Since it has been empirically proven that it is the surfaces of an implanted device that determine the anchorage process after implantation, it is obligatory to improve the LPBF manufacturing process to produce biomimetic objects with surface textures that would prevent implant infections and enhance osseointegration. Alternatively, it might be recommended that add-on technologies (laser texturing, hydrothermal etching, etc.) could be used to texture the surface of LPBF biomimetic Ti6Al4V–xCu samples. The challenge of using such add-on technologies is that they cannot be used for intricate shapes, but only for flat and "simple” 3D structures. Such an approach would nullify the monolithic nature reported extensively regarding LPBF technologies. The applicable AM processes are still not sufficient to stand on their own monolithically without being complimented by other add-on technologies.
The current nano surface texturing (nano protrusions) is an improvement on the nano surface modifications (nanomaterial coatings) that emerged about two decades ago along with nanotechnology’s evolution when the surfaces of medical devices were coated with nanoparticles/nanomaterials. This new trend of nanotexturing of implanted medical devices is due to the inherent drawback of the coating material leaching off from the medical device and the detrimental effect of bacterial resistance to antibiotics. Research in this field of direct nanotexturing of material surfaces without coating is quite young and reports cover preliminary preclinical experimentation. There is a need for detailed substantive data to confirm most of these claims. The exact size of the nano protrusions that could kill bacteria on contact by rupturing the outer layer of the bacteria is not documented in most of the reports.

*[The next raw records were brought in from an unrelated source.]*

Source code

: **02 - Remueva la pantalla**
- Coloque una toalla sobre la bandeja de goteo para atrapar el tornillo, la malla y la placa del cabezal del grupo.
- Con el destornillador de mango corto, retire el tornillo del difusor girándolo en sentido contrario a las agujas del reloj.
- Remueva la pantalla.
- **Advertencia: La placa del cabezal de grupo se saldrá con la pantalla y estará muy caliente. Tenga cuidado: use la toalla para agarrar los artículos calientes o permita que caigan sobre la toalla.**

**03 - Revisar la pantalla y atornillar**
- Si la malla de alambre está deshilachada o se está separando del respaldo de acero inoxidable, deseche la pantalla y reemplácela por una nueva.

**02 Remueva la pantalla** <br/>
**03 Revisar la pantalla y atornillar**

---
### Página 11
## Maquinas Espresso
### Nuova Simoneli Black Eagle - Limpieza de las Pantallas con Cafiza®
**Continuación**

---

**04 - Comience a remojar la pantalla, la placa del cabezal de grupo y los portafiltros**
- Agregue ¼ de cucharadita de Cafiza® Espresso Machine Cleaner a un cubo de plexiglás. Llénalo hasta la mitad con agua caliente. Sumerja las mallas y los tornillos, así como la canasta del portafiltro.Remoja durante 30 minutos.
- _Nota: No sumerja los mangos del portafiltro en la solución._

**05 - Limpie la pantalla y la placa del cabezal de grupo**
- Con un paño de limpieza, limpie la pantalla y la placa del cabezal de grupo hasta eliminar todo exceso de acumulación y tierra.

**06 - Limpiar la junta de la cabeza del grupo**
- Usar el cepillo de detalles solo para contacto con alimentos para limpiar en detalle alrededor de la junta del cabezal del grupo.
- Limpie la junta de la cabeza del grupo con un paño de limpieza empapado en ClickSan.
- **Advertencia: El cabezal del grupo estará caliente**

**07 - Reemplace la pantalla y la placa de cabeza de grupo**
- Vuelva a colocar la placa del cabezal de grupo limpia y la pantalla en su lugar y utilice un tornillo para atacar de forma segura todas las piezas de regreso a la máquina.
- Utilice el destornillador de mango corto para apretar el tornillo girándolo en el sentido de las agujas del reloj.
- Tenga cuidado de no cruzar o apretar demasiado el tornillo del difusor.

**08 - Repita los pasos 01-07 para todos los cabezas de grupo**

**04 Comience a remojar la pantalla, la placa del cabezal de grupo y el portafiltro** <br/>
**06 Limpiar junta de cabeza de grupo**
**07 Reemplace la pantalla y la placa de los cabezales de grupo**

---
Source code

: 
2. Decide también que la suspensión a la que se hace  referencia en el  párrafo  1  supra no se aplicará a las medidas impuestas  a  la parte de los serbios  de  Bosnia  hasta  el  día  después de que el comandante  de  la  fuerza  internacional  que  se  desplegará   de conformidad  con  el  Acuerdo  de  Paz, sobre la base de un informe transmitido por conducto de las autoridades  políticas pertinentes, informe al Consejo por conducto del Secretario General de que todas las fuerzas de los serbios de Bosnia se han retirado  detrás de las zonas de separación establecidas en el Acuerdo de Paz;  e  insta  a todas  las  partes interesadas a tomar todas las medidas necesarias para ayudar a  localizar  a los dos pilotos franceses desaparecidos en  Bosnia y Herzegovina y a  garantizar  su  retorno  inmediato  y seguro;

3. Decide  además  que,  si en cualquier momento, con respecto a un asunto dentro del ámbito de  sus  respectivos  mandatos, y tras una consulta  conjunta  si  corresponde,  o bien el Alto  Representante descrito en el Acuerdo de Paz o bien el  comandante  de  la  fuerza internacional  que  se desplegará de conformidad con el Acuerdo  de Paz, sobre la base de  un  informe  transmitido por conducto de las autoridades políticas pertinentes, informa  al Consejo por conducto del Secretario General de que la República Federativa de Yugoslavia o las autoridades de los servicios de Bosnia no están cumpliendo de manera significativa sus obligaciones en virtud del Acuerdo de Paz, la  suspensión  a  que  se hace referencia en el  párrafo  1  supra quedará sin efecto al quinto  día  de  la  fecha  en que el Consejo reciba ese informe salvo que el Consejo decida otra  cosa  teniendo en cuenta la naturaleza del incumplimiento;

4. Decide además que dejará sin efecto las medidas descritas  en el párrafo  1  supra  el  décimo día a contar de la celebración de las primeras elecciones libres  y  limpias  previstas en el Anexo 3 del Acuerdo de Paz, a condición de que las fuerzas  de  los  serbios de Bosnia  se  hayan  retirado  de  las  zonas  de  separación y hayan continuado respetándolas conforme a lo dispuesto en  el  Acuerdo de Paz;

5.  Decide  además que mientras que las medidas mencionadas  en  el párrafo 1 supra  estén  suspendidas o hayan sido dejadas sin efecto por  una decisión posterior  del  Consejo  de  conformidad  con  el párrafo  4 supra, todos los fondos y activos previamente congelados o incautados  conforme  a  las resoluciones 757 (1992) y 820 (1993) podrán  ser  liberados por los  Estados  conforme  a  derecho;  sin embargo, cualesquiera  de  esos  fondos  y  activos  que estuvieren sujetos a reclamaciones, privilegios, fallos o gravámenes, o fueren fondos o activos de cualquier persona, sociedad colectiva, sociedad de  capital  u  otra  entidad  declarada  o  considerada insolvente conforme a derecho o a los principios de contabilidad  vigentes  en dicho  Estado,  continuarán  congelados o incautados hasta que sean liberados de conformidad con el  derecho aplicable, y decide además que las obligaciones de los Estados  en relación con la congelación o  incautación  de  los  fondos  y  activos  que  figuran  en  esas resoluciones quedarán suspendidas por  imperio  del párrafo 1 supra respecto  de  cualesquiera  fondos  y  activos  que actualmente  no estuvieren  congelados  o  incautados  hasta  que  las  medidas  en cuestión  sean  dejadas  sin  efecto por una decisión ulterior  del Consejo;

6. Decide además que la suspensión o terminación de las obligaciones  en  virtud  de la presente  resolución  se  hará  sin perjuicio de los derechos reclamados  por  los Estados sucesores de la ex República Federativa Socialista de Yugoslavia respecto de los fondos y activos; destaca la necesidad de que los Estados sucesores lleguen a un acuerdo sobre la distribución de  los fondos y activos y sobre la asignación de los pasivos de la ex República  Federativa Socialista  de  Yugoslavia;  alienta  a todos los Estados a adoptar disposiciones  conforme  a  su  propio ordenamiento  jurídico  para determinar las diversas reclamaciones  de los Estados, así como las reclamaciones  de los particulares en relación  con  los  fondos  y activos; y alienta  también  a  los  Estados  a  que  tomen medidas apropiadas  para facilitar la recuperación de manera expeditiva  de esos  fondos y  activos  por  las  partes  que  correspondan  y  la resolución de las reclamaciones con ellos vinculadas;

As discussed, it could be stated that the preferred biomaterial (Ti6Al4V) is not sufficient to prevent implant infection without appropriate modifications such as incorporating antibacterial agents into the custom implant. Using the conventional method of manufacturing to incorporate (alloy) MBAs such as Cu was “successful”. However, the inherent limitations of the conventional methods to produce biomimetic near-net-shapes have led to the use of AM technologies such as LPBF to produce Ti6Al4V–xCu medical devices. The manufacturing of Ti6Al4V–xCu biomedical devices with near-net-shapes would prevent or minimize the stress shielding effect and bacterial infections and enhance osseointegration. However, the existing LPBF technologies cannot produce medical devices with surfaces containing nano protrusions which could rupture the outer layer of bacteria on contact. Therefore, it is recommended that other add-on technologies be used in conjunction with the LPBF technologies to produce next-generation medical devices, which would prevent stress shielding and bacterial infection and enhance osseointegration in order to extend the improved quality of life of implant patients.